Grenada prawie zrównana z ziemią przez huragan Ivan
Atak huraganu Ivan na
karaibską wyspę Grenadę okazał się prawdziwa katastrofą.
Żywioł nie tylko pozbawił życia co najmniej 20 osób, ale zniszczył lub poważnie uszkodził 85-90% domów, w tym rezydencję premiera, szkoły, główny szpital i wybudowany jeszcze w XVII wieku budynek więzienia, z którego zbiegli odbywający kary skazani.
Wśród zbiegłych mają znajdować się osoby odbywające dożywotnie kary więzienia za zorganizowanie w 1983 r. lewicowego zamachu stanu.
Na wyspie nie działa łączność telefoniczna, brak jest prądu. W stolicy St. George's pojawiły się grupy rabusiów włamujące się do opuszczonych domów.
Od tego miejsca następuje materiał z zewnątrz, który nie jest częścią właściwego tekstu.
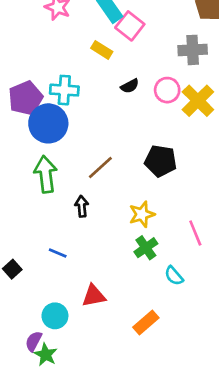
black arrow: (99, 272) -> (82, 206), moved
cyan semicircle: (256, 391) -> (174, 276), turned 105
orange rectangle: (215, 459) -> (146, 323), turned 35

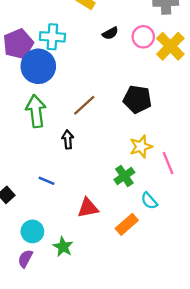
yellow star: (142, 214) -> (141, 147), moved
red triangle: (94, 296) -> (88, 208), moved
cyan circle: (55, 316) -> (32, 231), moved
orange rectangle: (146, 323) -> (127, 224), moved
green star: (46, 355) -> (63, 247), moved

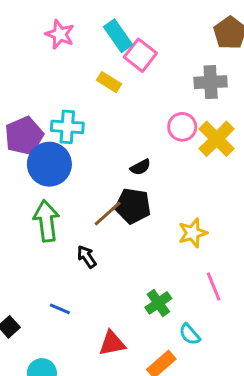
black semicircle: (110, 33) -> (140, 167), moved
black pentagon: (137, 99) -> (133, 206), moved
black arrow: (68, 139) -> (87, 257), turned -30
yellow star: (141, 147) -> (193, 233), moved

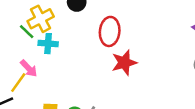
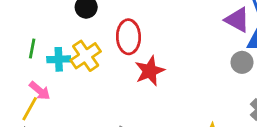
yellow cross: (41, 19) -> (86, 56), moved
green line: (27, 32) -> (32, 48), turned 63

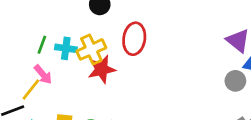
green line: (32, 48) -> (42, 45), moved
red star: (150, 71) -> (102, 69), moved

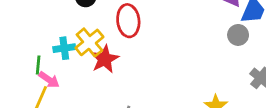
green line: (42, 45) -> (38, 65), moved

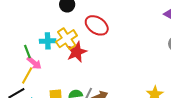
red ellipse: (128, 21) -> (97, 25), turned -55
green line: (38, 65) -> (27, 51), turned -32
Na Grenadę skierowano posiłki policji i wojska z sąsiednich wysp, aby opanować sytuację.
Premier Grenady Keith Mitchell zmuszony był przenieść się na pokład brytyjskiego okrętu wojennego HMS "Richmond", który przybył z pomocą. Mitchell ocenił zniszczenia jako "nie do wyobrażenia".